Иногда от палочек оставались занозы, которые, если на заметить их сразу, начинали гноиться через пару дней. У многих ноги покрывались небольшими гнойными нарывами, из-за которых они бегали в медпункт каждый вечер после занятий, чтобы извлечь щепочку и обработать рану. У меня в занозах были все руки, но я успевала вытащить их вовремя, не давая загноиться и врасти в кожу. Хотя каждый раз после того, как я ковыряла иголкой ладони, брать палку снова было невероятно больно. Но я терпела — слабых у нас не любили не только мы сами, но и наставники.
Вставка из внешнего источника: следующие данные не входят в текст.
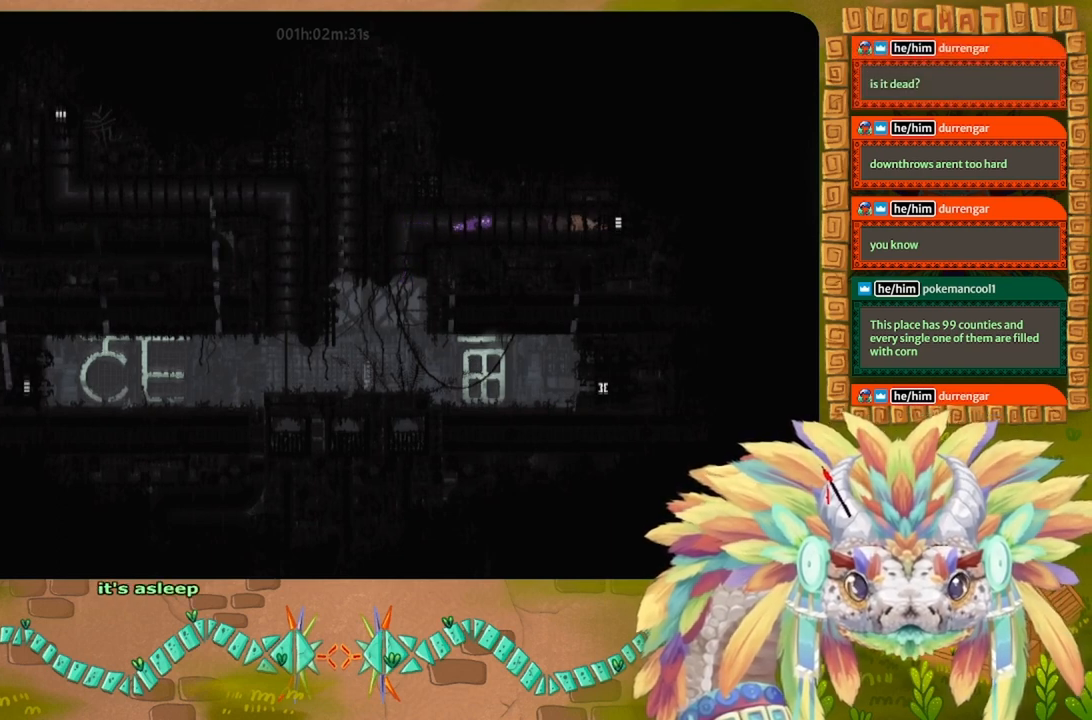
{"keys": ["right"], "events": []}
На смену коротким палкам пришли длинные — тонкие, длинные шесты, удары которыми казались в сотню раз больнее, чем обжигающие прикосновения коротких тросточек. Нас учили бить ими по спине и по ногам, тыкать тупыми краями в живот и грудь. С каждым днем мы все больше овладевали различными приемами, и к концу второго месяца — с того момента, как такие тренировки вообще появились в нашем распорядке дня, — мы уже умели совершенно спокойно орудовать этими деревяшками и знали с какой стороны подбираться лучше, чтобы дольше оставаться незамеченными.
Первая кровь случилась на одной из таких тренировок. Эльке, девочка старше меня на год, считалась одной из лучших в рукопашном бою. У нее почти никогда не было синяков, потому что она успевала обезвредить соперника до того, как он решался причинить ей хоть какой-то вред. Она мастерски владела шестом, чуть хуже — короткой палкой, но преподаватели хвалили ее, и мы все знали, что это заслуженно.
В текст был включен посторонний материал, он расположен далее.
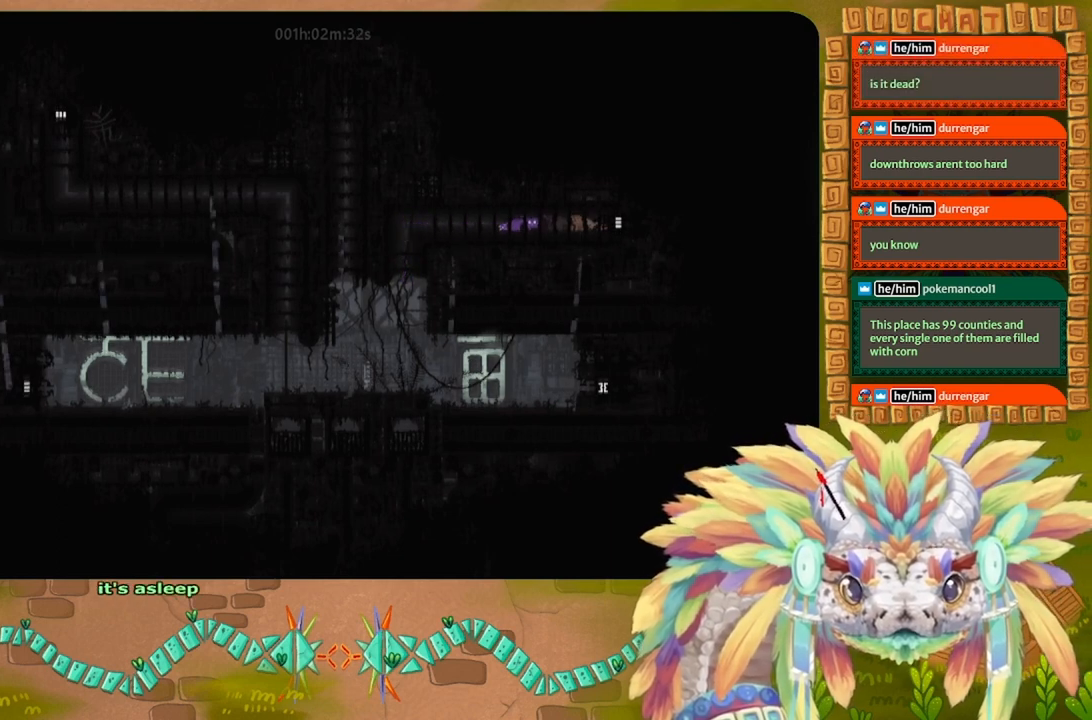
{"keys": ["g", "left"], "events": [[367, "g", "down"], [367, "right", "up"], [434, "left", "down"]]}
Но не все были готовы с этим мириться.
На обычной тренировке все шло, как всегда. Мерно стучали друг о друга шесты, тяжелое дыхание разносилось по всей комнате, глухие удары раздавались с разных сторон. И вдруг что-то пошло не так. Эльке тихо вскрикнула. Я обеспокоенно обернулась, едва не пропустив удар своего противника, но вовремя затормозила шест. Эльке лежала на полу, а девочка, Гретта, безжалостно избивала ее ногами. Я видела, как кровь залила милое личико Эльке, как она безуспешно пытается прикрыть руками и лицо, и живот одновременно. А мы стояли в оцепенении и жадно вдыхали металлический, едва заметный аромат крови. Мы во все глаза смотрели на эту нечестную схватку, и никто не решался подойди или хотя бы нарушить повисшее молчание. Мы стояли и не вмешивались, только следили за развитием событий и надеялись — я надеялась, — что Эльке даст отпор Гретте, что она оттолкнет ее или сделает одну из тех подсечек, которым нас научили, что она дотянется до шеста и заставить Гретту рыдать от боли. Но Эльке не двигалась, а Гретта не собиралась останавливаться, пиная ее по животу и бедрам с горящей злостью во взгляде.
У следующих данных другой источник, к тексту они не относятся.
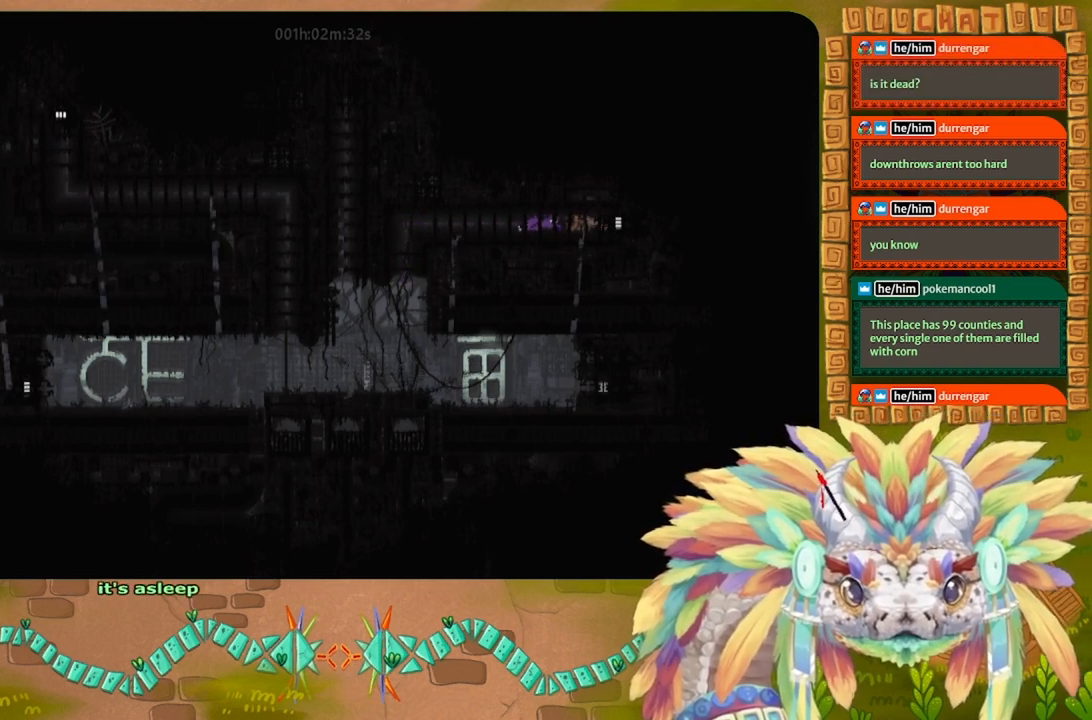
{"keys": ["g", "left"], "events": []}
Мы столпились вокруг. Нас не учили стоять друг за друга, наоборот — каждый день твердили, что каждый здесь сам за себя. Мы боялись того момента, когда придется это доказать, когда придется наглядно продемонстрировать, что мы усвоили данные нам уроки. Но когда этот момент наступил, мы со своей задачей справились. Смотрели только голодными волчатами на кровавую расправу и ничего не делали.
Наставник, конечно, не дал Гретте забить Эльке насмерть, но ей досталось сильнее, чем мы могли подумать. Из спортивного зала ее выносили на носилках, а она только тихо плакала и закрывала лицо в кровавых потеках руками. Но я видела, как слезы ее смешиваются с алыми разводами крови и стекают по щекам, пачкая ее светлую футболку и носилки. Я почему-то была уверена, что за эту грязь ей тоже достанется — но уже от коменданта.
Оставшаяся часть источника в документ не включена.